9.  Now comes the question of gift by way of registered deed. The basic presumption of correctness is attached to a registered document but when the very execution of the same is under fire then the beneficiary of the said registered deed is legally bound not only to prove the execution of the same but also the contents of the same. The Respondent No. 1 claiming benefit from Ex.APW 2/1, authenticity of which was questioned by the petitioners, then Respondent No. 1 being beneficiary was supposed to prove its genuineness. The evidence in this regard is that of APW-1, the Registration Clerk and the Respondent No. 1 himself who appeared as APW-3. The very cross-examination of APW-1 would make this document doubtful. He in his cross-examination has stated that no document of the ownership of the donor was produced at that time. Similarly the thumb impression/signatures of MstKishwara and Muhammad Israr were also not there. The signatures of the marginal witnesses were also not available on the register maintained by the Sub-Registrar Office. All the above replies would be sufficient to shatter the authenticity of the registered gift-deed.

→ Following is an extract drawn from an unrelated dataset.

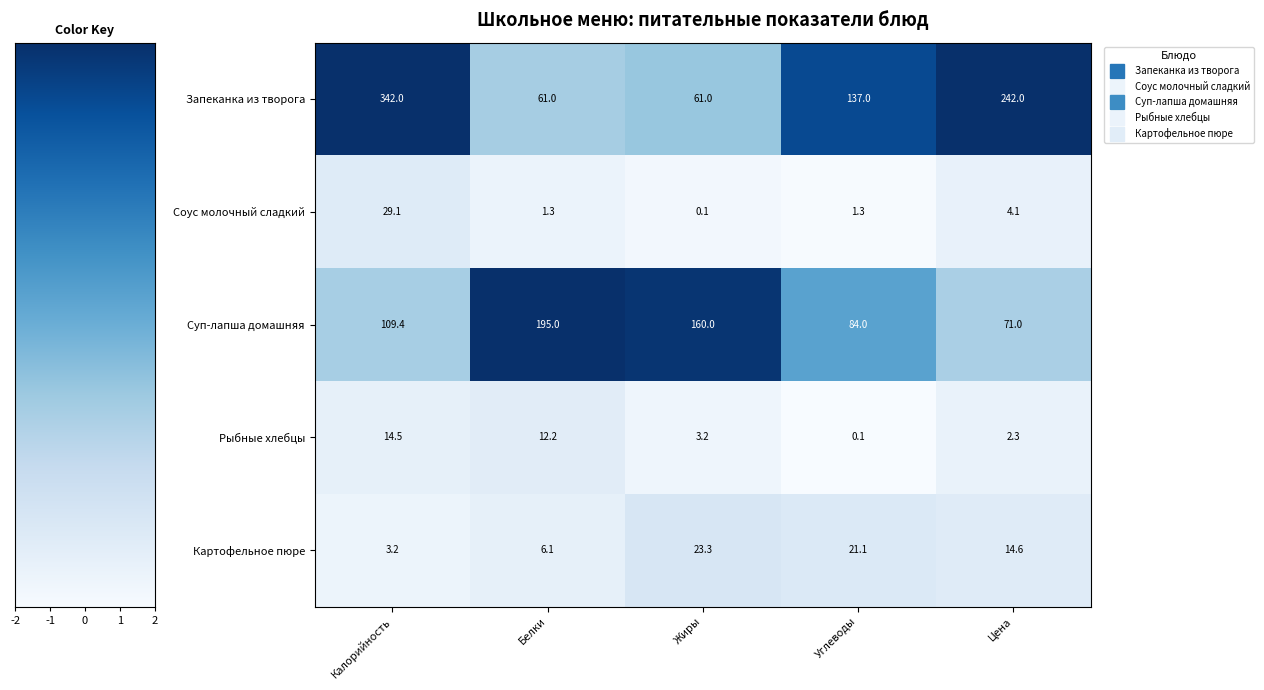

True or false: Рыбные хлебцы has a value of 19.6 at Белки.

False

The marginal witnesses were also not produced to support the stance of Respondent No. 1. The Respondent No. 1 was bound to prove his case on the strength of his evidence and he could not take any advantage of the shortcomings of the evidence of other side. The evidence of the Respondent No. 1 is deficient on the question of offer, acceptance and delivery of possession under gift irrespective of the fact that Respondent No. 1 was in possession of the suit house since his birth. Reference can be made to Sultan Muhammad and another vs. Muhammad Qasim (2010 SCMR 1630) and Badar Zaman vs. Sultan (1996 CLC 202). The trial Court has rightly granted decree to the petitioners by dismissing the suit of Respondent No. 1 whereas the findings of the appellate Court are against the law and cannot be left to remain in the field.
10.  So, the findings of the appellate Court are the result of misreading and non-reading of the material evidence on the record and the jurisdiction so exercised is against the law cannot be sustained. Hence, this revision petition is allowed. Suit of present petitioners is decreed as prayed for and the suit of Respondent No. 1 strands dismissed with costs.